Activation Checkpointing¶

Introduction to Activation Checkpointing¶

Activation Checkpointing is a sub-linear memory optimization technique proposed in 2016, by Chen Tianqi's team in their paper Training Deep Nets with Sublinear Memory Cost, aiming to reduce the memory usage during training. The basic principle of Activation Checkpointing is exchange time for space: After the analysis of the computational graph, some intermediate activation features that are not used temporarily in the forward process will be deleted to reduce the memory usage, and they will be restored with additional forward computation when needed in the backward process.

OneFlow's static graph module nn.Graph already supports Activation Checkpointing. This article will introduce how to turn on it during training.

Example of using Activation Checkpointing¶

First, we define a simple model consist of loss function and optimizer in exactly the same way as before.

import oneflow as flow
import oneflow.nn as nn

DEVICE = "cuda" if flow.cuda.is_available() else "cpu"
print("Using {} device".format(DEVICE))

model_part1 = nn.Sequential(
    nn.Linear(256, 128), 
    nn.ReLU(),
    nn.Linear(128, 64),
    nn.ReLU()
)
model_part1 = model_part1.to(DEVICE)
model_part1.train()

model_part2 = nn.Sequential(
    nn.Linear(64, 32), 
    nn.ReLU(),
    nn.Linear(32, 10)
)
model_part2 = model_part2.to(DEVICE)
model_part2.train()

loss_fn = nn.CrossEntropyLoss().to(DEVICE)
optimizer = flow.optim.SGD([{'params': model_part1.parameters()},
                            {'params': model_part2.parameters()}],
                           lr=1e-3)

To turn on activation checkpointing, you only need to use method .to(nn.graph.GraphModule) on the Eager model member (i.e. the nn.Module object) to get nn.graph.GraphModule object. And then modify corresponding attribute as .activation_checkpointing = True on the nn.graph.GraphModule. For more details of this API, please refer to: activation_checkpointing. For each nn.Module with "activation checkpointing" turned on, its input activations will be preserved, while other intermediate activations will be recomputed when used during backpropagation.
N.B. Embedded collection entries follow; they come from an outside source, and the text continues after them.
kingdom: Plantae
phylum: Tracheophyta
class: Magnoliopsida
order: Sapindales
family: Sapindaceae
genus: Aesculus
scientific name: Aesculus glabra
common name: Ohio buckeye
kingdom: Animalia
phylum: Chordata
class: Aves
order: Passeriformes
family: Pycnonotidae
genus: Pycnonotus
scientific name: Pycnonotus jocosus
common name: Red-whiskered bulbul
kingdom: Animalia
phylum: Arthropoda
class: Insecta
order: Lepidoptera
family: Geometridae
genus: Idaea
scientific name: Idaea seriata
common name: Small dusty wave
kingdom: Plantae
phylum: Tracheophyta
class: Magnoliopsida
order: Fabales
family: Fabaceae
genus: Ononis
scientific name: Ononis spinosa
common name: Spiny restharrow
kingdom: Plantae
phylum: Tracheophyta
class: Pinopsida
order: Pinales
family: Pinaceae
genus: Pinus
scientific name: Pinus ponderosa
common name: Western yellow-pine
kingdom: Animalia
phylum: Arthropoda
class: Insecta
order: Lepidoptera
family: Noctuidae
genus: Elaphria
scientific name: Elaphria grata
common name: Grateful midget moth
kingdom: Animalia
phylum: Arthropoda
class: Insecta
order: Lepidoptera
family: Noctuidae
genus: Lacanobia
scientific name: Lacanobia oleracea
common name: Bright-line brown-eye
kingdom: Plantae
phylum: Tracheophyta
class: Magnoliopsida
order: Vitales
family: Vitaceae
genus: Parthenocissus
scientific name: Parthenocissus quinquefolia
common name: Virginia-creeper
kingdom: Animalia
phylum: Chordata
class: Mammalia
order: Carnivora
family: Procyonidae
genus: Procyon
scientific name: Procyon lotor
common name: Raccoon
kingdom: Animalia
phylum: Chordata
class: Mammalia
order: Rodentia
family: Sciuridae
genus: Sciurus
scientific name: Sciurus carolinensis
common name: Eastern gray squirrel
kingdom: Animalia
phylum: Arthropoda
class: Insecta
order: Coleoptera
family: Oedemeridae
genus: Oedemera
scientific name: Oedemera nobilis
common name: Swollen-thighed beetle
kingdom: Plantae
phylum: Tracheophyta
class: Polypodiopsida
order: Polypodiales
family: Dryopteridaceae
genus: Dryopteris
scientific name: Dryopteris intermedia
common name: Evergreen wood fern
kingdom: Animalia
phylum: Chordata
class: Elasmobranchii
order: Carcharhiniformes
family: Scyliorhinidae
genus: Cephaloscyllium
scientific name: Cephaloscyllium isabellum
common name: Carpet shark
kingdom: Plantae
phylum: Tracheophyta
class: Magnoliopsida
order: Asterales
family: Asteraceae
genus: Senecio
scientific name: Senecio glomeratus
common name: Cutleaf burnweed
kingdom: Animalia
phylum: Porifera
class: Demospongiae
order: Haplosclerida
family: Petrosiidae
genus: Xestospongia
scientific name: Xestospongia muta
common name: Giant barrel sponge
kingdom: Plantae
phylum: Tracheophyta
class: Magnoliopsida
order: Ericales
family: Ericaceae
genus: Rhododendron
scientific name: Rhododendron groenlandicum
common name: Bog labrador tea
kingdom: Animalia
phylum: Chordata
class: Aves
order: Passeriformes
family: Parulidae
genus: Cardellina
class CustomGraph(flow.nn.Graph):
    def __init__(self):
        super().__init__()
        self.model_part1 = model_part1
        self.model_part2 = model_part2
        # Turn on activation checkpointing on two consecutive nn.Module
        self.model_part1.to(nn.graph.GraphModule).activation_checkpointing = True
        self.model_part2.to(nn.graph.GraphModule).activation_checkpointing = True
        self.loss_fn = loss_fn
        self.add_optimizer(optimizer)

    def build(self, x, y):
        y_pred = self.model_part2(self.model_part1(x))
        loss = self.loss_fn(y_pred, y)
        loss.backward()
        return y_pred, loss

Then, you can start training and other operations as usual.

graph_model = CustomGraph()

for _ in range(100):
    x = flow.randn(128, 256).to(DEVICE)
    y = flow.ones(128, 1, dtype=flow.int64).to(DEVICE)
    graph_model(x, y)
    # Other codes...

Comparative Experiment on BERT Model¶

In order to verify the actual effect of Activation Checkpointing, we can conduct comparative experiments on the model BERT. We can directly use the BERT model provided by libai. To turn on Activation Checkpointing, we just need to set train.activation_checkpoint.enabled to True in the configuration file.

First, get data ready according to Prepare the Data and the Vocab. For simplicity, we use a single device for training (the GPU used in the experimental environment is NVIDIA GeForce RTX 3090, and the memory size is 24268 MB):

time python tools/train_net.py --config-file configs/bert_large_pretrain.py

Add the time command at the beginning of the whole command to measure the time spent in the training process.

The experimental results are as follows:

Whether to Turn on Activation Checkpointing	Average Memory Usage	Time Spent
No	9141 MB	25 minutes 16 seconds
Yes	5978 MB	33 minutes 36 seconds

We can see from the above table that Activation Checkpointin significantly reduces the memory usage during training. At the same time, the time spent increases due to the additional forward computation required. Overall, Activation Checkpointing is a very effective solution when there is a lack of video memory.